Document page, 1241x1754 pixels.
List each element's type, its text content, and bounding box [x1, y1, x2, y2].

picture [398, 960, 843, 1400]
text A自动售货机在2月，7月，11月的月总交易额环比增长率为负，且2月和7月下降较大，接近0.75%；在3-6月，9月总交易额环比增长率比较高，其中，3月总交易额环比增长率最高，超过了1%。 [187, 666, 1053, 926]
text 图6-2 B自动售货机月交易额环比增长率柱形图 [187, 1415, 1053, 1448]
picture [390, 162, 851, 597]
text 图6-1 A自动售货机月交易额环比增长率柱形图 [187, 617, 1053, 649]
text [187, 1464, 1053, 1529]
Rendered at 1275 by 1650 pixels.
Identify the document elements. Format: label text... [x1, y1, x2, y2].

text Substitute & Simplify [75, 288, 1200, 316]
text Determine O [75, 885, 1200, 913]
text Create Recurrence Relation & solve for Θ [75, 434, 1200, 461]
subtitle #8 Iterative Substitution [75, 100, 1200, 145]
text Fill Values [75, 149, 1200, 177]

# TASK DESCRIPTION:
Lines from the one with "List each element's" through the final line of the listing above should be duplicated word for word, and nothing else included.

# ANSWER FOR THE TASK:
List each element's type, its text content, and bounding box [x1, y1, x2, y2].

picture [398, 960, 843, 1400]
text A自动售货机在2月，7月，11月的月总交易额环比增长率为负，且2月和7月下降较大，接近0.75%；在3-6月，9月总交易额环比增长率比较高，其中，3月总交易额环比增长率最高，超过了1%。 [187, 666, 1053, 926]
text 图6-2 B自动售货机月交易额环比增长率柱形图 [187, 1415, 1053, 1448]
picture [390, 162, 851, 597]
text 图6-1 A自动售货机月交易额环比增长率柱形图 [187, 617, 1053, 649]
text [187, 1464, 1053, 1529]
Rendered at 1275 by 1650 pixels.
Identify the document elements. Format: label text... [x1, y1, x2, y2].

text Substitute & Simplify [75, 288, 1200, 316]
text Determine O [75, 885, 1200, 913]
text Create Recurrence Relation & solve for Θ [75, 434, 1200, 461]
subtitle #8 Iterative Substitution [75, 100, 1200, 145]
text Fill Values [75, 149, 1200, 177]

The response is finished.